Stock Valuation suggestions needed

Greetings fellow monkeys:

I am making a research report on a stock (not school related), in which I need to come up with a valuation for a company (specifically stock price). I am obviously going to do the legwork myself, but I am looking for ideas about how I should go about doing this.

Without building out an entire model, how should I go about doing this. Using a multiple of EBITDA standard for the industry based on the most recent EBITDA figures? Some wizardry involving industry (trailing) P/E ratios? CAPM? Can anyone illuminate me?

The most general information about this would help to point me in the right direction, so fire away.

Thanks for your help.

11 Comments
 

What type of industry? Important for the right valuation metric s.

You might need to build at least part of the model out (income statement) to forecast and actually have your own view/see the bigger picture. This will help you look at seasonality if that's a factor for your industry. Definitely look at the comparables and growth rates, and look at the latest earnings transcripts to interpret management's tone around guidance (if they guide) and the their view on general trends in the industry. But what type of industry?

 
Best Response

I'd start with these from easiest to more time consuming:

-Method of comparables/multiple analysis -Asset based valuation (for asset intensive industries only) -Divident Discount Model DDM -Residual Earnings Model -Abnormal Growth Valuation Model (AEGM) -Fundamental Analysis (Reformating + Ratios) -Forecasting (DCF, SOTP, Earnings Growth analysis)

More insight on industry would help determine best approach, these all have huge shortcomings, but all together are insightfull...time is your only concern my friend ( a good analyst with years of experience can pull all these together and can make a sound decision, for a newcomer, it may be better to focus on multiples (go through each of them extensively, and compare them to peers to get a good idea about the company)

 

Dude, the type of company is huge here. How the F can you even ask this without giving more insight. You should be using different valuations and models for different types of companies. Also, what type of analysis are you trying to run? Everything, I don't care what industry or type of company, comes down to inputs, so what you are looking at is HUGE!

"It is hard to fail, but it is worse never to have tried to succeed." Theodore Roosevelt
 

If you're not willing to teach yourself modeling (or are too time constrained), come up with at least 5 good comparable companies to do a relative valuation. These companies should be as close as possible in business model, product mix, size, etc. Ideally they would be identical companies to your target company, but this is not possible in practice.

Come up with a mean, median, or weighted average trading multiple for your comp group. The most popular multiples are EV/EBITDA, EV/Revenue, P/E, and P/B, but it varies depending on the situation. Ideally, these are forward multiples, but trailing are fine given your situation and are readily available on Yahoo Finance.

If there is a P in the numerator, multiply the denominator from your target co. by the multiple from your comp group and divide by shares outstanding. That's your target price per share. If there is an EV in the numerator, multiply to get an implied firm value, then subtract debt and add back cash on the balance sheet. Divide by shares outstanding to get your target price per share.

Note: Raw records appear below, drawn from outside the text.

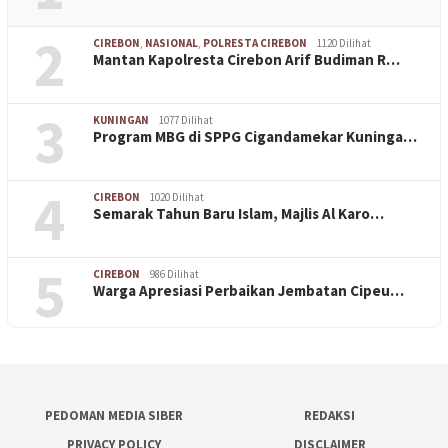
2
CIREBON
,
NASIONAL
,
POLRESTA CIREBON
1120 Dilihat
Mantan Kapolresta Cirebon Arif Budiman R…
3
KUNINGAN
1077 Dilihat
Program MBG di SPPG Cigandamekar Kuninga…
4
CIREBON
1020 Dilihat
Semarak Tahun Baru Islam, Majlis Al Karo…
5
CIREBON
986 Dilihat
Warga Apresiasi Perbaikan Jembatan Cipeu…
PEDOMAN MEDIA SIBER
REDAKSI
PRIVACY POLICY
DISCLAIMER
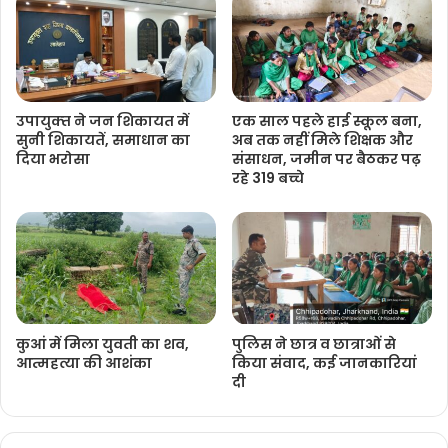
उपायुक्‍त ने जन शिकायत में
एक साल पहले हाई स्कूल बना,
सुनी शिकायतें, समाधान का
अब तक नहीं मिले शिक्षक और
दिया भरोसा
संसाधन, जमीन पर बैठकर पढ़
रहे 319 बच्चे
कुआं में मिला युवती का शव,
पुलिस ने छात्र व छात्राओं से
आत्महत्या की आशंका
किया संवाद, कई जानकारियां
दी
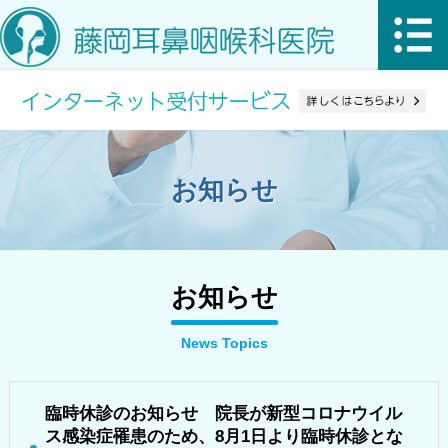
お知らせ
お知らせ
News Topics
臨時休診のお知らせ 院長が新型コロナウイル
ス感染症罹患のため、8月1日より臨時休診とな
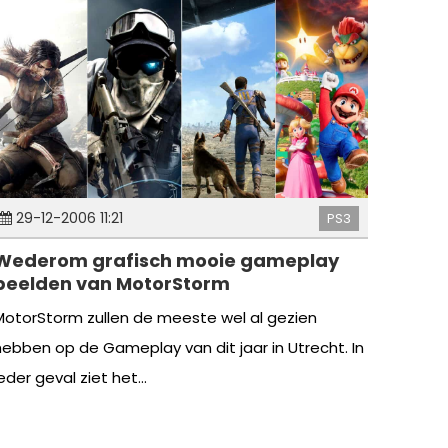
29-12-2006 11:21
PS3
Wederom grafisch mooie gameplay
beelden van MotorStorm
MotorStorm zullen de meeste wel al gezien
hebben op de Gameplay van dit jaar in Utrecht. In
eder geval ziet het...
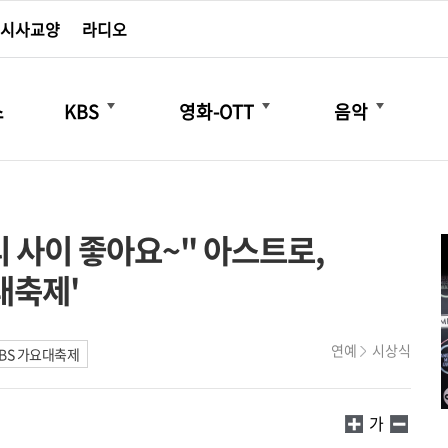
시사교양
라디오
더보기
더보기
더보기
스
KBS
영화-OTT
음악
리 사이 좋아요~" 아스트로,
대축제'
연예
시상식
 KBS 가요대축제
가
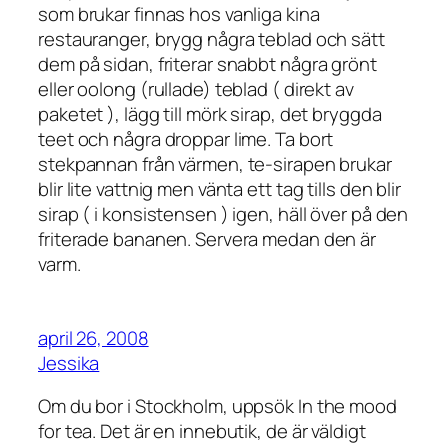
som brukar finnas hos vanliga kina
restauranger, brygg några teblad och sätt
dem på sidan, friterar snabbt några grönt
eller oolong (rullade) teblad ( direkt av
paketet ), lägg till mörk sirap, det bryggda
teet och några droppar lime. Ta bort
stekpannan från värmen, te-sirapen brukar
blir lite vattnig men vänta ett tag tills den blir
sirap ( i konsistensen ) igen, häll över på den
friterade bananen. Servera medan den är
varm.
april 26, 2008
Jessika
Om du bor i Stockholm, uppsök In the mood
for tea. Det är en innebutik, de är väldigt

If your target prices are significantly higher (lower) than your target's market price, then analyze your target and your comp group to determine whether this implies an undervaluation (overvaluation). In other words, if you believe there is a mispricing in the market, have a thesis and supporting evidence ready to justify your argument.

As you might have guessed, the multiplication, addition, and subtraction I described above could be done by a middle schooler. The value added here lies in your arguments and justification.

 

As far as calculating Enterprise Value, the vault finance guide gives equity value (which i take to mean market cap) + debt.

I have also read that the equity value is market cap + adjustments for stock options. is that the definition you're working from?

For enterprise value, I am using market cap + total liabilities - cash. Is this wrong?

Again, can't thank you guys (esp you buybuybuy) enough for your help.